Не знаю, чей извращенный скучающий разум мог породить такую жестокую и циничную игру. Определенно, он не предполагал, какое развитие она, жарко подхваченная литературой и кино, потом получит.

Я переломил ствол револьвера. Задняя часть барабана блеснула желтоватыми донышками патронов. Я вытряхнул их в ладонь. Такие маленькие и с виду безопасные, они стали казаться спящими безжалостными осами, чья способность смертельно ужалить была лишь делом времени. Пять патронов я выстроил столбиками на столе. Шестой загнал в барабан, который я, отвернувшись и отведя руку, крутанул. Стоя возле зеркала, я поднес пистолет к виску. Только сейчас увидев в зеркале свои расширенные от возбуждения глаза, я со страхом осознал, что это оружие, которое я еще недавно считал своим союзником, оказалось теперь моим злейшим и беспощадным врагом. Что где-то в его недрах в вероятности "один-к-шести" таятся боль и мрак, которые по моему глупому и неосторожному движению готовы с оглушительным хохотом вырваться на свет.

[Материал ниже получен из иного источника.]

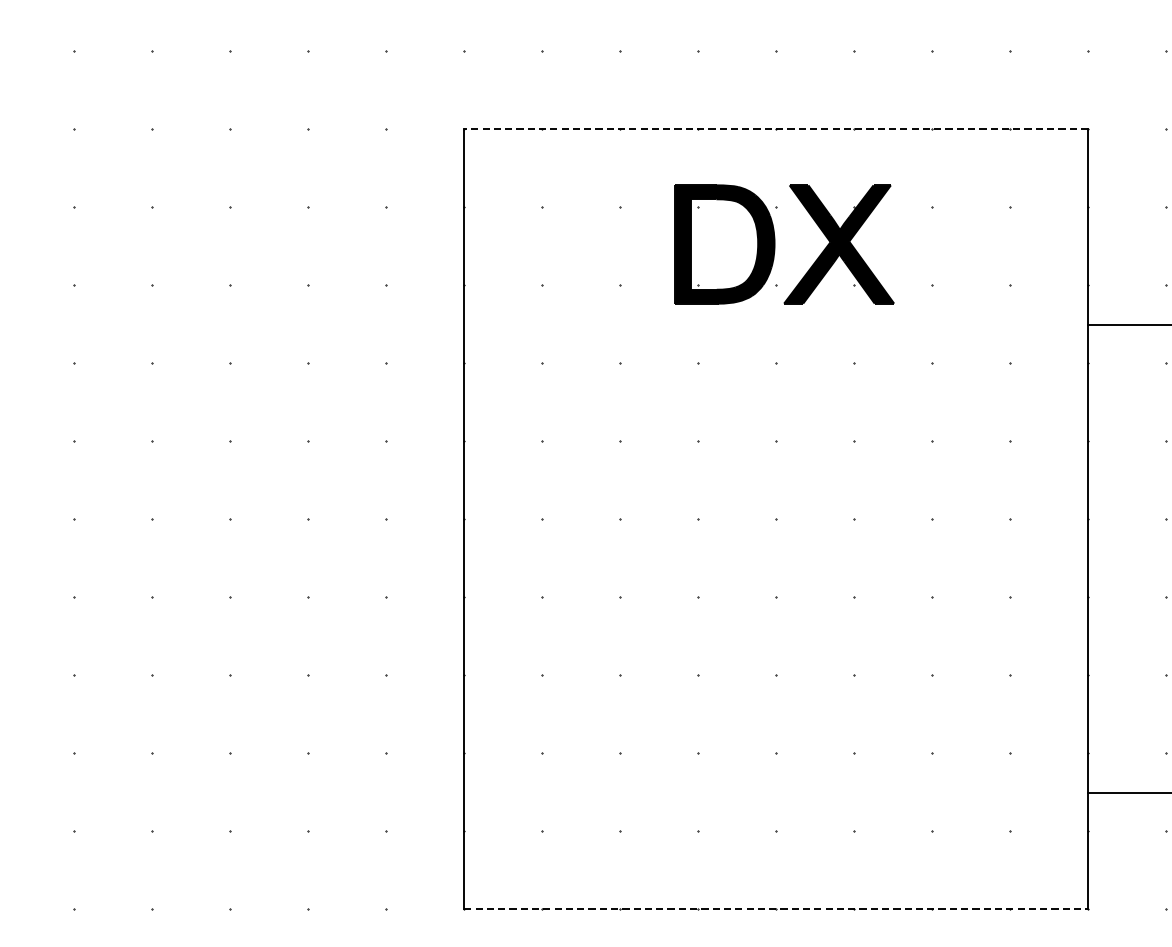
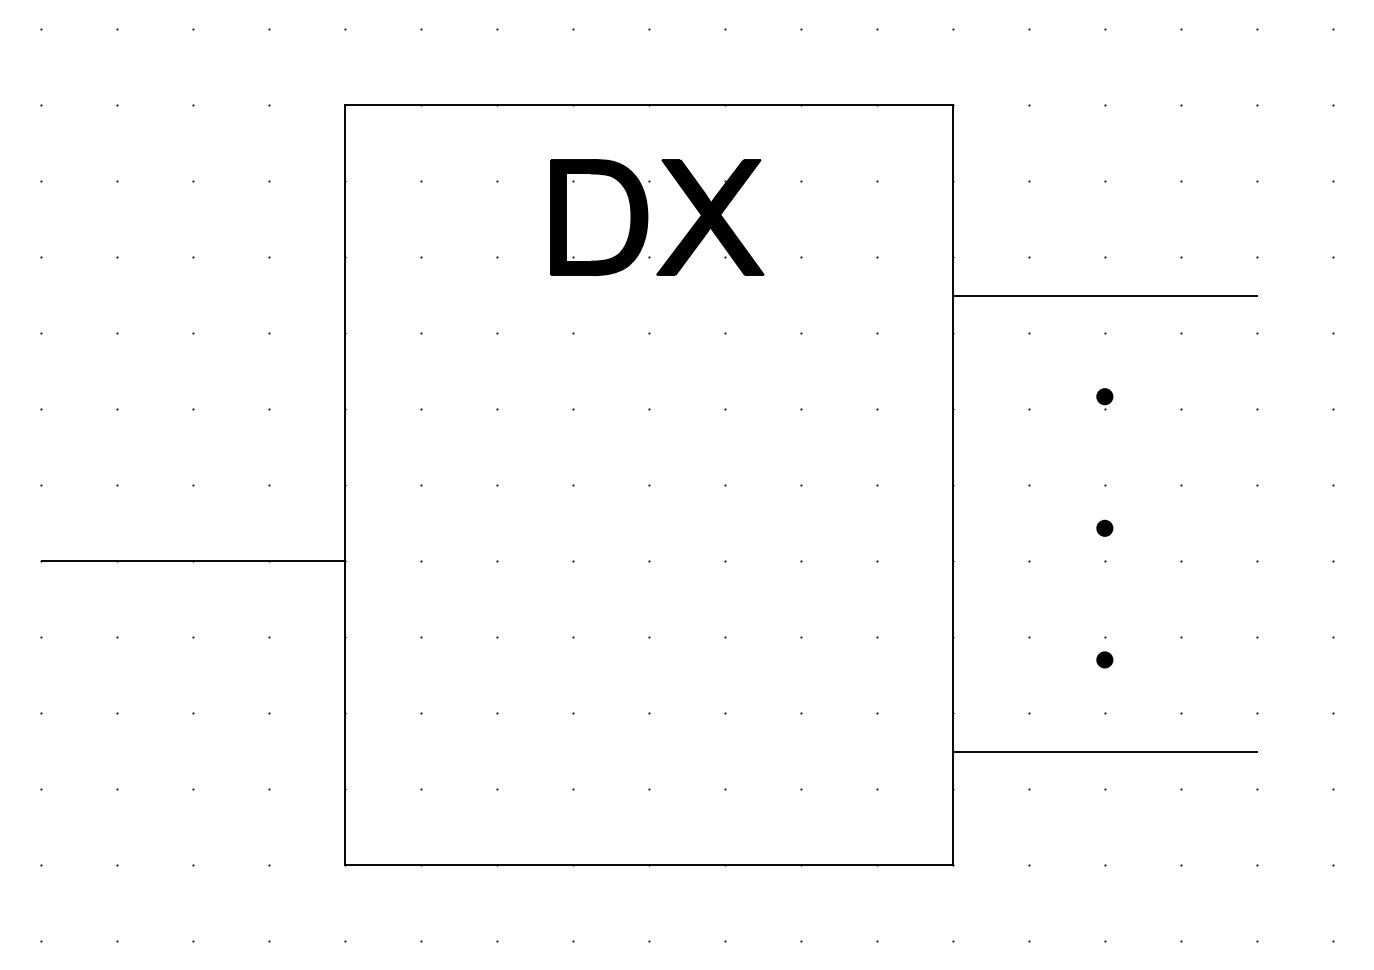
line: (776, 129) -> (649, 105), dashed -> solid
line: (308, 596) -> (193, 560), added
line: (776, 908) -> (649, 864), dashed -> solid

Я начал воображать, а что же произойдет, если будет выстрел. Даже если я ограничусь тяжелой травмой, как я смогу это объяснить? Что подумают мои родственники и родители? В конце концов собаки еще сегодня не кормлены и борщ не доеден. В сущности, еще довольно вкусный борщ!

Я отвел дрожащую руку. Вновь переломил ствол. Патрон оказался следующим на очереди. Хорошо, что не спустил курок. Я аккуратно положил пистолет в кобуру и убрал на шкаф, зная, что больше никогда его достану. Взял полотенце и на подгибающихся еще ногах побежал к прудику. Мне казалось, что нырнуть в прохладную воду будет лучшим способом избавиться от этого морока.